The campaign focuses on six areas of law, but for obvious reasons I want to concentrate on the family law area of the campaign. This includes a poster with a picture of a wedding cake on it, with the groom’s head stuck in the icing. The caption reads: “For better, for worse. Have your cake and eat it – get a fair settlement.” Then, below the slogan, it states “Family law experts”. We then have the inevitable hashtag #useaprofessional, followed by a link which takes you, somewhat strangely, to the Law Society’s Family Section page which is actually intended for lawyers, rather than consumers (I think the link should really go to the Getting a divorce page).

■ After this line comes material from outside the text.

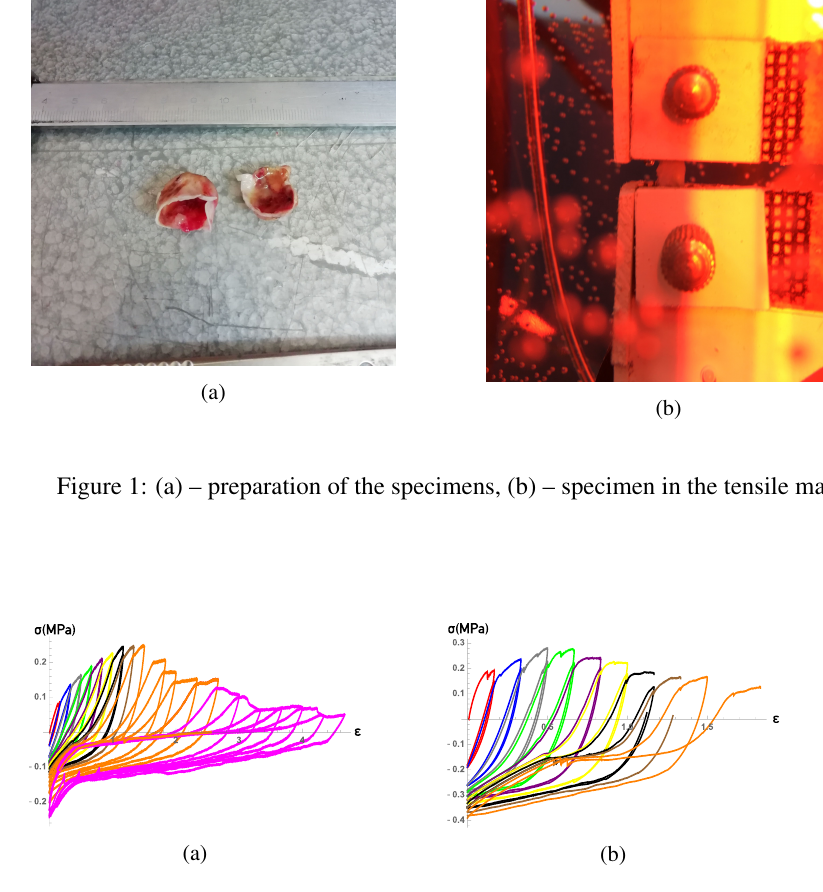
of these zones. Around large foci, the presence of di ff use microcrystalline calcification is noted. The structure of the layers in the vessel wall is erased, the smooth muscle fibers of the middle layer are dystrophic altered, in several places they have completely lost their typical structure. There is total interfiber swelling of the vessel wall (Fig.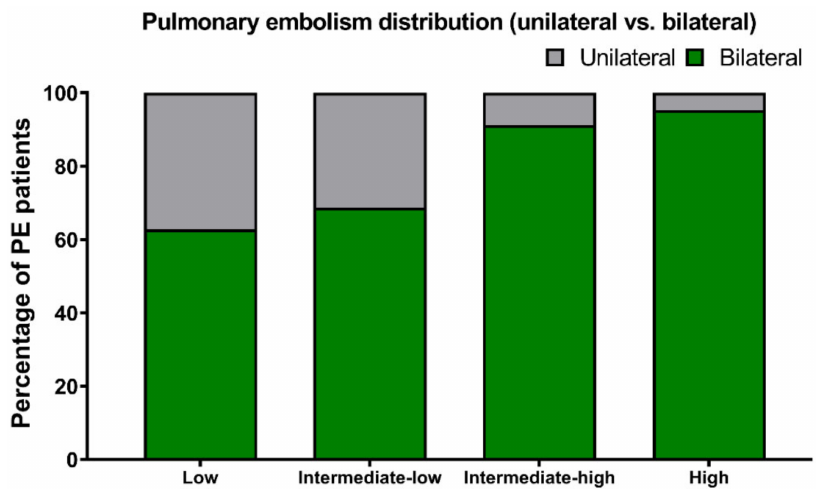
Figure 4. Pulmonary embolism distribution (unilateral vs. bilateral) according to the risk of early mortality.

Now, I’m not particularly going to comment upon the contents of the poster. I suppose it is, as intended, mildly amusing although it does, of course, only refer to one element of family law. I suppose it would be rather difficult to find anything amusing about disputes over arrangements for children.
What I did want to say about the campaign is something that I have said here previously (on more than one occasion!), but as it is something of great importance, I make no apology for that.
The point of the campaign is that solicitors are subject to heavy regulation and are required to be insured (a requirement that costs them very considerable sums in insurance premiums every year). These requirements are not there for the benefit of the lawyers. They are there, of course, for the benefit of the consumers. They seek to ensure that the lawyers have sufficient expertise, that they conduct themselves in a proper fashion, and that the consumer is protected if things go wrong.
Until last year, all family law consumers were entitled to this level of service and protection. If they could not afford to pay for it themselves, then legal aid was available to pay for it for them. However, as of April last year the Government abolished legal aid for most private family law matters. This has inevitably meant that those who cannot afford to instruct a solicitor have turned to cheaper unregulated and uninsured providers. In other words, the less well off are condemned to a second-rate service where providers are unqualified and where there is little or no chance of recompense if things should go wrong.
So, it is all very well for the Law Society to encourage consumers to use a solicitor, but many of them simply cannot afford to do so. Of course, I am not blaming the Law Society for this. The fault lies squarely with the Government, which sacrificed equal justice for all in order to save a comparatively trivial amount from its budget.